# Found this toilet on our property...



## El Gato Loco (Jan 15, 2010)

Found this little toilet on our property in Terlingua, TX. It was probably 40'x20' and had been used 20+ times. All was older, but the scat seemed pretty big (maybe some cub scat too?)

The print I am unsure of. Seen several of these in the creek bed about a mile from the scat and they were newer. Being in sand / mud, it's hard to tell.

That's a 2 3/4 " shell....


----------



## youngdon (Mar 10, 2010)

Wow,cool pics. How much property do you have down there Chris ? I don't see any claws on the track pic which would indicate a cat to me. But I am sure that Catcapper and hassell will have a better opinion.


----------



## wilded (Feb 10, 2010)

Lots of lion in that country and even some black bear are making a comeback. ET


----------



## El Gato Loco (Jan 15, 2010)

We just have a little 45 acre place but it's very pretty and very remote too. I would like to own the entire section but I am not made of money.









Here are a few pics from around the property....


----------



## On a call (Mar 3, 2010)

Nice photos Chris,

Where are all the neighbors ???


----------



## El Gato Loco (Jan 15, 2010)

On a call said:


> Nice photos Chris,
> 
> Where are all the neighbors ???


About 5 miles away... 15 if you don't have a helicopter.


----------



## youngdon (Mar 10, 2010)

I would wonder how much illegal traffic you might get ? Sorry whenever I think border thats the first thing that comes to mind since we have had all the problems here. 
It is beautiful there, did you make it back out to your property? It looks like a good place to make a few stands in cooler weather of course.


----------



## catcapper (Feb 11, 2010)

I'd bet your last ten dollars its a bobcat track. Seems like there is two different types of scat. The larger is most probably coyote and the smaller(pic 4) is one of the foxes. Take note that no attempt was made to cover the scat which would tend to eliminate the possiblity of the depositor being a bobcat.

**SUPPLIED MATERIAL**
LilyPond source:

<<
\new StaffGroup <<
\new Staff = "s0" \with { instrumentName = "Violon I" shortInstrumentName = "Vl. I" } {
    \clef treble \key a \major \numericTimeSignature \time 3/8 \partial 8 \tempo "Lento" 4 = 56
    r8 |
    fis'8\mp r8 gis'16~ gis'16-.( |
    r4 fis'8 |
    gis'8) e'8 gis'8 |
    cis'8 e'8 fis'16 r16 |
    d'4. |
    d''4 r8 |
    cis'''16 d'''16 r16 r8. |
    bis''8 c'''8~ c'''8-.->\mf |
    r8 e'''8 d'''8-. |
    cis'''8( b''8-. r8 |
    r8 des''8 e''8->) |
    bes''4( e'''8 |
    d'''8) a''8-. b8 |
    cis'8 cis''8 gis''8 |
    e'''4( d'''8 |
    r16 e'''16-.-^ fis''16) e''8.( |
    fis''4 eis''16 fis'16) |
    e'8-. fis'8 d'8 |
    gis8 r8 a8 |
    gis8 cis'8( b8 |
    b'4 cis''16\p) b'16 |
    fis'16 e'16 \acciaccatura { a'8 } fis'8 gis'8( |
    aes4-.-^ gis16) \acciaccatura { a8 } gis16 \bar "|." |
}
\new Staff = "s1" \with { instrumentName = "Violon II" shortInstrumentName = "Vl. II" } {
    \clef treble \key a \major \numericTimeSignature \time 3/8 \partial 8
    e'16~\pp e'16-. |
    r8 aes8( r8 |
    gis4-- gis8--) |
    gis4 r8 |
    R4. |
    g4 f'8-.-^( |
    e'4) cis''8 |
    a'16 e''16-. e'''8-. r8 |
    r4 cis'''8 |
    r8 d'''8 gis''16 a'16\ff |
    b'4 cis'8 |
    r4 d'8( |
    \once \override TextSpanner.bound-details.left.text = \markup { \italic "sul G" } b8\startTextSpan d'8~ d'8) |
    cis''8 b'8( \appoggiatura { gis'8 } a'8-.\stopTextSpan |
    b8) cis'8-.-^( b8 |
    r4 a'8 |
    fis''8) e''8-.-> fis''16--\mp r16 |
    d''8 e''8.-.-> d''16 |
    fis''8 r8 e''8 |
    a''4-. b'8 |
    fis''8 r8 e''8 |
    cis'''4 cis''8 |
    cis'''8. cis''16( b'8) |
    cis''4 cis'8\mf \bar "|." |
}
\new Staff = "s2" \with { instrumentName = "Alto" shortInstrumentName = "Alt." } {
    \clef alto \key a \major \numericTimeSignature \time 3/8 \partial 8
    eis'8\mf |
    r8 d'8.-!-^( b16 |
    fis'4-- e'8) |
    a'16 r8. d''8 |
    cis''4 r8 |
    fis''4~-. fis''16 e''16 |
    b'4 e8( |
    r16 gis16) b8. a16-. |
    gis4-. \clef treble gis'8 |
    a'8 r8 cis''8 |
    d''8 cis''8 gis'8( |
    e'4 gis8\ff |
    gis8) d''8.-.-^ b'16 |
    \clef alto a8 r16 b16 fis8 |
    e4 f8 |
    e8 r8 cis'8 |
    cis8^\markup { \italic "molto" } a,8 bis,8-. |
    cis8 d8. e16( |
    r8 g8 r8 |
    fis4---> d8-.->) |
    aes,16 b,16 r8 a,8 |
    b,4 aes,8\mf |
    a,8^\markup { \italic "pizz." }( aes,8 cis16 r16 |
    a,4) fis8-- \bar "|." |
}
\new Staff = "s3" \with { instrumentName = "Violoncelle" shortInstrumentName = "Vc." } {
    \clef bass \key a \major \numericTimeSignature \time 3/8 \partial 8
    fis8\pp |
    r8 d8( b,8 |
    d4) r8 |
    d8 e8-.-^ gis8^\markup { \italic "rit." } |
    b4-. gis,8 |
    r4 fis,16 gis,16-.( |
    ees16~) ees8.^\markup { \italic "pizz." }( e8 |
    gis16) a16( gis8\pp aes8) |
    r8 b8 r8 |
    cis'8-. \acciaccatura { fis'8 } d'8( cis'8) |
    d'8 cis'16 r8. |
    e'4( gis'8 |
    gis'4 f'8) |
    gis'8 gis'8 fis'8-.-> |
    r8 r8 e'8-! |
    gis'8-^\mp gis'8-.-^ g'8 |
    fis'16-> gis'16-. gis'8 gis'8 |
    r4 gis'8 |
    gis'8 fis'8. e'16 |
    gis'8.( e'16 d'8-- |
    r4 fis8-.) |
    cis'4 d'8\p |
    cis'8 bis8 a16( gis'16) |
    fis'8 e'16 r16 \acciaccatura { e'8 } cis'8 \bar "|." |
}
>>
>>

**EXERCISES**
**1.** Gather every line of the rows that contains the string "shortInstrumentName".
**2.** Proceed with the forum thread about the scat, picking up right after its last sentence.
The forum thread about the scat and the rows are unrelated to each other.

**RESPONSES IN ORDER**
**1.**
\new Staff = "s0" \with { instrumentName = "Violon I" shortInstrumentName = "Vl. I" } {
\new Staff = "s1" \with { instrumentName = "Violon II" shortInstrumentName = "Vl. II" } {
\new Staff = "s2" \with { instrumentName = "Alto" shortInstrumentName = "Alt." } {
\new Staff = "s3" \with { instrumentName = "Violoncelle" shortInstrumentName = "Vc." } {

**2.**
----------



## On a call (Mar 3, 2010)

No wonder why you are called the Catcapper


----------



## El Gato Loco (Jan 15, 2010)

catcapper said:


> I'd bet your last ten dollars its a bobcat track. Seems like there is two different types of scat. The larger is most probably coyote and the smaller(pic 4) is one of the foxes. Take note that no attempt was made to cover the scat which would tend to eliminate the possiblity of the depositor being a bobcat.


You think coyote, eh? Would make sense - the guys were saying they have seen some of the biggest coyotes ever in this area. I was really thinking cat though because it was all confined in one area. Just pile after pile. Some right on top of others. Some of it was buried in the mud, but it all seemed too old and dried up to really know the story though. It's the desert too.... so heck, that could have been yesterday's scat for all I know.


----------



## catcapper (Feb 11, 2010)

That looks like a bobcat haven---you'll have a great time trapp'in that country. Chris, you can name the saddle in pic 4 after me. It's proabaly a bobcat hiway.


----------



## bar-d (Feb 3, 2010)

I agree with catcapper. Retractable claws, more than likely a bobcat, fair sized one too. All looks like coyote scat to me, pic 4 I would agree, fox or perhaps a sucking pup coyote as I see no fur in the scat.


----------



## wilded (Feb 10, 2010)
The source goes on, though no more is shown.